_SUPPLIED ENTRIES_

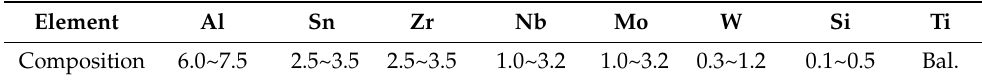
Figure 1. Three-dimensional model of the component. Table 1. The composition of high-temperature TC31 titanium alloy (wt%).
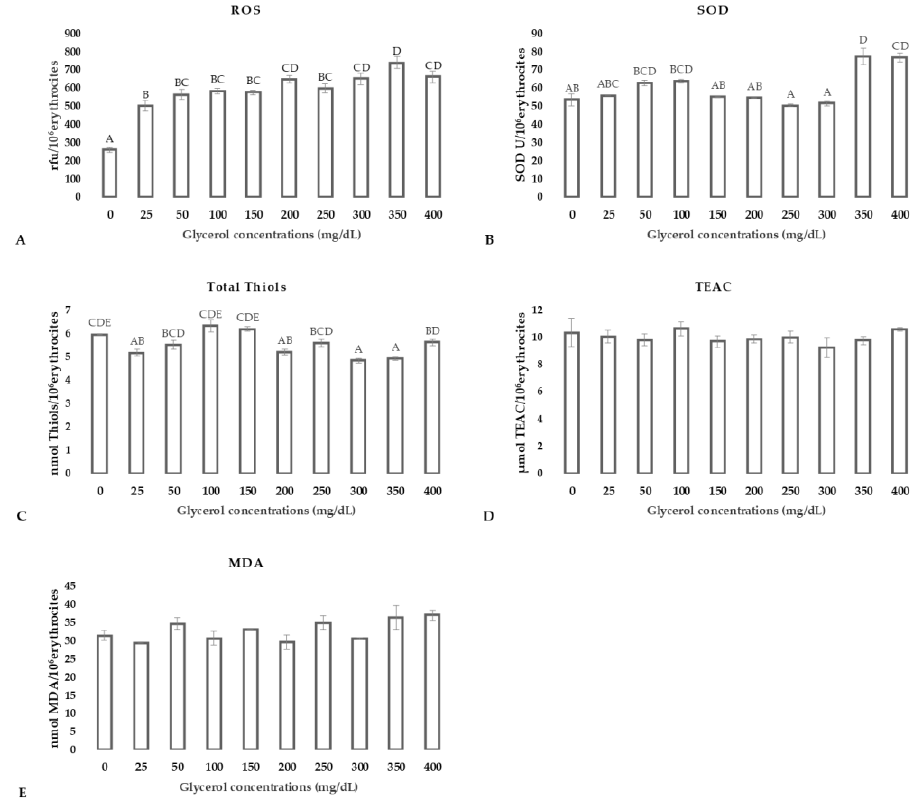
Figure 3. ROS production ( panel A ), SOD activity ( panel B ), total thiol concentrations ( panel C ), total anti-oxidant capacity (TEAC; panel D ), and MDA ( panel E ) concentration in RBCs after incubation in media supplemented with glycerol in concentrations ranging from 0 to 400 mg/dL. Uppercase letters indicate significant differences between groups: ROS p < 0.01; TEAC p = 0.764; total thiols p < 0.05; SOD p < 0.05; MDA p = 0.062 (one-way ANOVA–Tukey post hoc test).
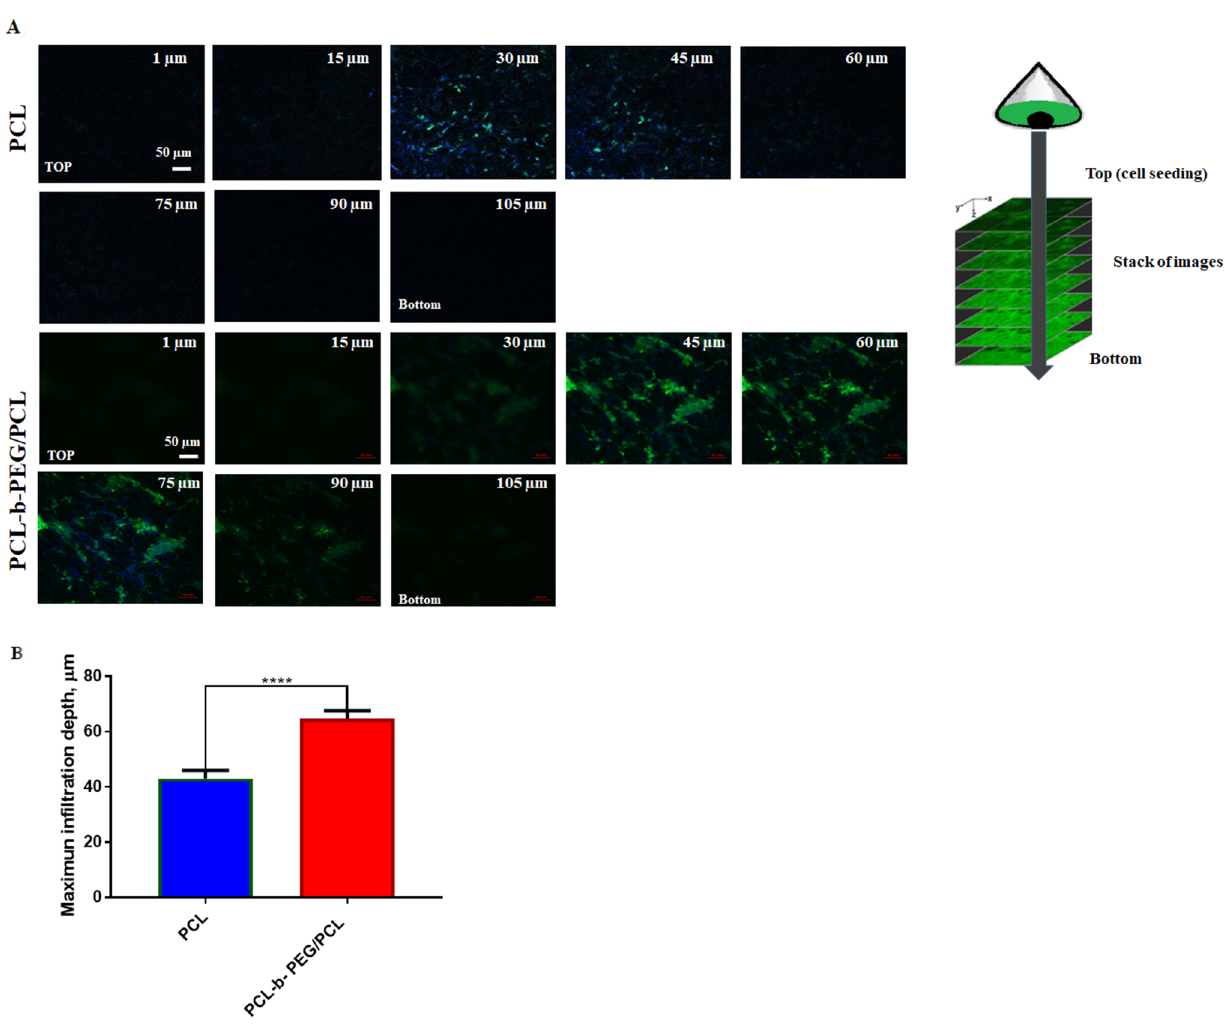
B Infiltration depth expressed as a percentage of the total scaf- fold thickness of 3T3 GFP 3T3 fibroblasts cultured on PCL and PCL-b-PEG/PCL scaffolds, with the same average fibre diameter, over 5 days. Experiments were carried out in triplicate from at least three different scaffolds (means ± SD). Ns for P > 0.05, * for P ≤ 0.05, **P ≤ 0.01, ***P ≤ 0.001, ****P ≤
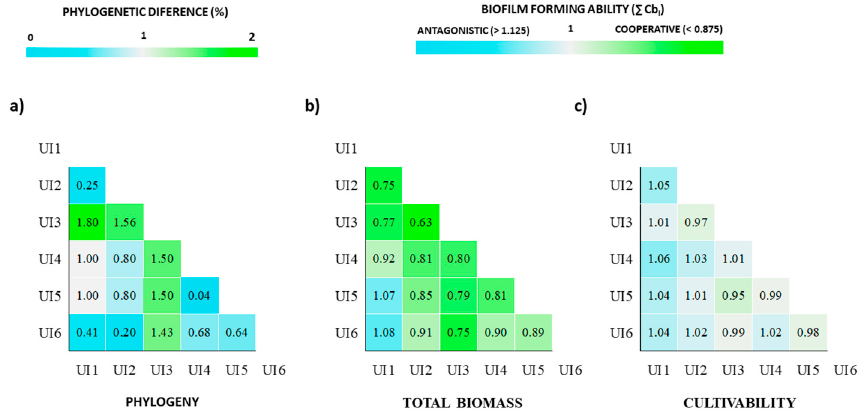
Figure 4. Heat maps showing the phylogenetic differences between the E. coli urinary isolates in percentage ( a ) and their biofilm-forming ability when combined with each other in pairs ( b and c ). Phylogenetic percentages were calculated using the different nucleotides in the 7 housekeeping genes between the six E. coli strains, based in the neighbor-joining method and pairwise distance. The biofilm-forming ability of the combined consortia was scored in terms of total produced biomass ( b ) and cultivability ( c ) according to the ∑ Combinatorial biofilm index ( ∑ Cb I scoring: cooperative (< 0.875), neutral (0.875 < ∑ Cb I < 1.125) and antagonistic (>1.125)] for 0–48 h period of biofilm formation. This analysis on total biomass suggests that both high and low phylogenetic distance between the strains can be accompanied with an increase in the produced biomass, namely, when UI3, the most distant, was paired with all the remaining, as well as when related strains (UI1 with UI2; UI4 with UI5) were combined. All the pairs in terms of cultivability were scored as neutral.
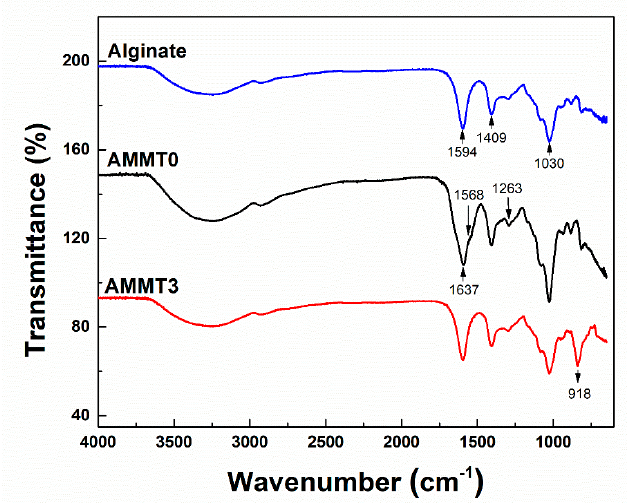
Figure 3. FT-IR spectrum of alginate, AMMT0, and AMMT3 samples. Crosslinking reaction and MMT incorporation were provided by alteration in bands of each specimen.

_AIM OF THE EXERCISE_
Working through the data above, find every line holding "high" and copy it.

_EXPECTED ANSWER_
Figure 1. Three-dimensional model of the component. Table 1. The composition of high-temperature TC31 titanium alloy (wt%).
Figure 4. Heat maps showing the phylogenetic differences between the E. coli urinary isolates in percentage ( a ) and their biofilm-forming ability when combined with each other in pairs ( b and c ). Phylogenetic percentages were calculated using the different nucleotides in the 7 housekeeping genes between the six E. coli strains, based in the neighbor-joining method and pairwise distance. The biofilm-forming ability of the combined consortia was scored in terms of total produced biomass ( b ) and cultivability ( c ) according to the ∑ Combinatorial biofilm index ( ∑ Cb I scoring: cooperative (< 0.875), neutral (0.875 < ∑ Cb I < 1.125) and antagonistic (>1.125)] for 0–48 h period of biofilm formation. This analysis on total biomass suggests that both high and low phylogenetic distance between the strains can be accompanied with an increase in the produced biomass, namely, when UI3, the most distant, was paired with all the remaining, as well as when related strains (UI1 with UI2; UI4 with UI5) were combined. All the pairs in terms of cultivability were scored as neutral.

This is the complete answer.